Dorchester’s Murphy was close behind, with $21,936 raised and $121,730 in cash on hand, while Julia Mejia, who also lives in Dorchester, raised $4,217 and has $37,341 on hand.
Among the at-large challengers, Nee-Walsh had the biggest haul, with $16,282 raised and nearly $12,700 on hand. Santana pulled in $6,411 and has $20,197.
Vitale raised nearly $3,200 and has $2,500, while Braithwaite raised $500. He had $66.50 in his account, as of the end of August. Nelson didn’t raise any money in August and has $60.
Over the past two years, the Council has been divided along racial, generational, and political lines. Flaherty and Murphy have represented the moderate and conservative wing, while Louijeune and Mejia were part of the progressive wing.
But even among the progressives, factions have emerged. Louijeune and Mejia were on opposite sides of the final map in the City Council’s redistricting process, which redrew the boundaries of the nine district seats.
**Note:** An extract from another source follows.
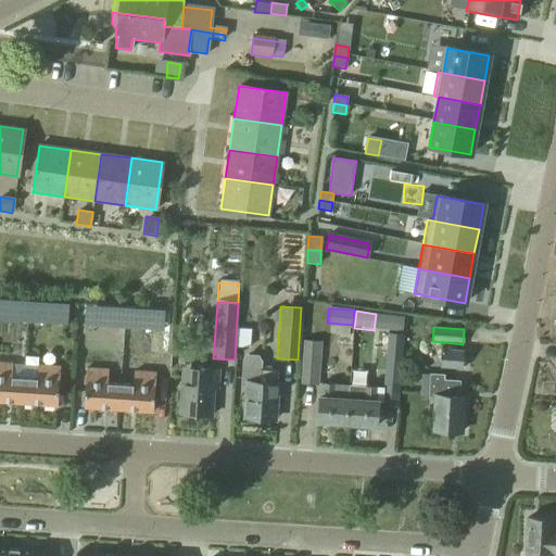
[(440,368),(463,369),(464,351),(441,350),(440,368)]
Louijeune steered the map to the mayor’s desk, and it passed legal muster, even as Mejia floated a conspiracy theory, without evidence, that the Wu administration and the attorneys defending an earlier iteration of the map in federal court had purposely fallen short in their efforts.
Over the summer, some coalition-building took place, with Wu and labor unions joining to support or endorse several progressive candidates, including Santana and Louijeune.